[START RECORD SET]
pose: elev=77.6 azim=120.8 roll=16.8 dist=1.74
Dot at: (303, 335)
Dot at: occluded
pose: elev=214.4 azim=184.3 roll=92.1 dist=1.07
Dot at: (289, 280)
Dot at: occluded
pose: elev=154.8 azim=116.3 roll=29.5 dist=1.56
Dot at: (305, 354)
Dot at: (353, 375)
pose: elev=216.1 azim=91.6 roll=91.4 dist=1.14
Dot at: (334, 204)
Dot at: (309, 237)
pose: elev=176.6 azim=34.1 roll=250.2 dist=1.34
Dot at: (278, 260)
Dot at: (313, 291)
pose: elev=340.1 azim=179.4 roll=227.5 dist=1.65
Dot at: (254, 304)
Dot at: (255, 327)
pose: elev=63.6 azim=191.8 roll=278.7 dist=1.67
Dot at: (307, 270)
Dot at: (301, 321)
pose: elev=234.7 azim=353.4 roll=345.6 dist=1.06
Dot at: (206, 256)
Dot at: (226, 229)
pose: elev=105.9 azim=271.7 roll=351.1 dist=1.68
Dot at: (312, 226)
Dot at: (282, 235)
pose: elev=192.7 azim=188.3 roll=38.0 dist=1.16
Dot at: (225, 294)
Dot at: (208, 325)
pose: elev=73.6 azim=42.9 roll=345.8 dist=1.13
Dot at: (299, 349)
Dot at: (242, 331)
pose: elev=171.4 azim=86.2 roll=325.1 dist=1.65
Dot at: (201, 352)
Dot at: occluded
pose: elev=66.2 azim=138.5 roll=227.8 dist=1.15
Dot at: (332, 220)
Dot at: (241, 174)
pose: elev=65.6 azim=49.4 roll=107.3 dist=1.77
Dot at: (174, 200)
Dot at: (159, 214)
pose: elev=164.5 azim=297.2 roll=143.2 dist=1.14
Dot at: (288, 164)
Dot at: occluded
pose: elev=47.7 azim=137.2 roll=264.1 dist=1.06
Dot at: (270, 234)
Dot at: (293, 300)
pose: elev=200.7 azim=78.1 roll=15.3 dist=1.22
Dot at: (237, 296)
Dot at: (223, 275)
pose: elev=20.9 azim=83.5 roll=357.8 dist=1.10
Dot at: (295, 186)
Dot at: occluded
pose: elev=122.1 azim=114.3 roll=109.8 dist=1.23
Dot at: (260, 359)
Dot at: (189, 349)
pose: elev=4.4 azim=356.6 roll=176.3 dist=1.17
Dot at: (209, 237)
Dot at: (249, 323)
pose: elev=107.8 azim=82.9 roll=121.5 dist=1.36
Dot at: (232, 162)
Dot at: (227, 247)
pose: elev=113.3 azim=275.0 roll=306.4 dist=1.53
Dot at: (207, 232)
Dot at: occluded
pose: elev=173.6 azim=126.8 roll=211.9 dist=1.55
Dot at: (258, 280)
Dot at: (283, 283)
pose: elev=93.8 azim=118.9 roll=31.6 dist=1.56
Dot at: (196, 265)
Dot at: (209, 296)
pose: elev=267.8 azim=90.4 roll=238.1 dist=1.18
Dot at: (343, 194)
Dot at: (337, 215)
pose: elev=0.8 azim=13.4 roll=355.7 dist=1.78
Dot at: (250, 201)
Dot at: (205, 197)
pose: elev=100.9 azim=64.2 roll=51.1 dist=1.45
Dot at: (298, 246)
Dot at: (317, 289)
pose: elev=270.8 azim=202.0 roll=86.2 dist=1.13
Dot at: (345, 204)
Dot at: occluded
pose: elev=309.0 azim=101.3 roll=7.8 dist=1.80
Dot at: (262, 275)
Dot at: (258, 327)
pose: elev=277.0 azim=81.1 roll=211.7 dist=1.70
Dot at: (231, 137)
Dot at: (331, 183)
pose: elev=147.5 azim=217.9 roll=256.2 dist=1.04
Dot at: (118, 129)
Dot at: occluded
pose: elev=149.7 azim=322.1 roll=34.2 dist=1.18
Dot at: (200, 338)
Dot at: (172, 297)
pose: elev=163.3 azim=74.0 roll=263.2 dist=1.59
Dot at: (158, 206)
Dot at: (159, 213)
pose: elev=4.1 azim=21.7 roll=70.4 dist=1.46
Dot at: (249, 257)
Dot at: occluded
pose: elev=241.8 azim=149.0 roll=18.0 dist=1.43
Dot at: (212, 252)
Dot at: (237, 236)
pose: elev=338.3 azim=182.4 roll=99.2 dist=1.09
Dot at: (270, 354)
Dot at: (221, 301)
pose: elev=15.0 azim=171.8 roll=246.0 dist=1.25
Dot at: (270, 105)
[END RECORD SET]
Retype the lines above word for word, covering the stretch from the line that contains "pose: elev=113.3 azim=275.0" through the line that contains "Dot at: (317, 289)", both included.

→ EXPECTED ANSWER:
pose: elev=113.3 azim=275.0 roll=306.4 dist=1.53
Dot at: (207, 232)
Dot at: occluded
pose: elev=173.6 azim=126.8 roll=211.9 dist=1.55
Dot at: (258, 280)
Dot at: (283, 283)
pose: elev=93.8 azim=118.9 roll=31.6 dist=1.56
Dot at: (196, 265)
Dot at: (209, 296)
pose: elev=267.8 azim=90.4 roll=238.1 dist=1.18
Dot at: (343, 194)
Dot at: (337, 215)
pose: elev=0.8 azim=13.4 roll=355.7 dist=1.78
Dot at: (250, 201)
Dot at: (205, 197)
pose: elev=100.9 azim=64.2 roll=51.1 dist=1.45
Dot at: (298, 246)
Dot at: (317, 289)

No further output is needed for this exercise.